Mriniali Agharkar, Agronomy Department, Plant Molecular and Cellular Biology Program, Genetics Institute, University of Florida – IFAS, Gainesville FL-32611. In Vitro Cellular and Developmental Biology, 43:S56, 2007
2007 SIVB STUDENT TRAVEL AWARD
Expression of a Pharmacologically Important Terpenoid Metabolic Pathway from Artemisia annua in Solanum lycopersicon
The malaria parasite remains a persistent threat to world health and artemisinin drugs from the shrub, Artemisia annua, are the sole therapeutic agents to which the parasite, Plasmodium falciparum, has not developed a resistance. However, production is low in planta and synthetic methods are not yet cost effective. This work was conducted in an effort to secure a cost-efficient and convenient method for artemisinin therapies to be produced. Three genes from the artemesinin biosynthetic pathway of A.annua were cloned into a plant expression vector under the control of fruit specific promoters of S. lycopersicon (tomato). These include farnesyl pyrophosphate synthase (FPS) that catalyzes the conversion of isopentyl diphosphate (IPP) into farnesyl diphosphate, amorpha diene synthase (ADS) that catalyzes the products of FPS into amorpha-4, 11- diene, and finally a cytochrome P450 (CYP71AV1) that catalyzes three oxidation steps resulting in the production of artemisinic acid. Furthermore, while transformation was conducted of the nuclear genome, protein products are targeted to plastids in an effort to shunt available carbon from other secondary metabolites. Levels of expression of the introduced genes and quantification of their products will be shown.

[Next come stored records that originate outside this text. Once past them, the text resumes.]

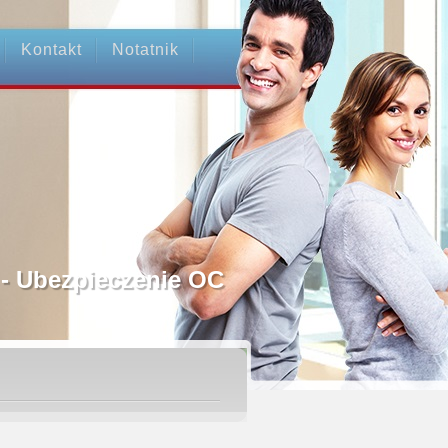
Kontakt
Notatnik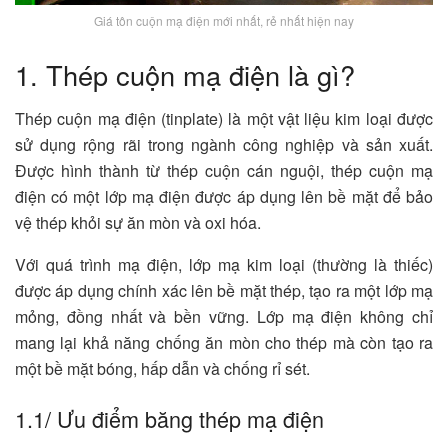
Giá tôn cuộn mạ điện mới nhất, rẻ nhất hiện nay
1. Thép cuộn mạ điện là gì?
Thép cuộn mạ điện (tinplate) là một vật liệu kim loại được
sử dụng rộng rãi trong ngành công nghiệp và sản xuất.
Được hình thành từ thép cuộn cán nguội, thép cuộn mạ
điện có một lớp mạ điện được áp dụng lên bề mặt để bảo
vệ thép khỏi sự ăn mòn và oxi hóa.
Với quá trình mạ điện, lớp mạ kim loại (thường là thiếc)
được áp dụng chính xác lên bề mặt thép, tạo ra một lớp mạ
mỏng, đồng nhất và bền vững. Lớp mạ điện không chỉ
mang lại khả năng chống ăn mòn cho thép mà còn tạo ra
một bề mặt bóng, hấp dẫn và chống rỉ sét.
1.1/ Ưu điểm băng thép mạ điện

Patrick R. Arsenault, Worcester Polytechnic Institute, Worcester MA 01609. In Vitro Cellular and Developmental Biology, 43:S52, 2007
2007 PHILLIP R. WHITE AWARD
A student of Drs. Kris Wobbe and Pam Weathers of Worcester Polytechnic Institute, Worcester, MA, Daniel Vail has been granted the 2007 Phillip White Award to travel to the Arkansas Bioscience Institute (ABI) to establish clonal shoot cultures of a high producing Chinese variety of Artemisia annua under the guidance of Dr. Chunzhao Liu. Professor Weathers is currently on leave at the ABI. Dan will then use these cultures to study the level of transcription control in this clone in response to different developmental and cultural factors. A. annua produces artemisinin the most effective cure available for treating malaria and other parasitic diseases.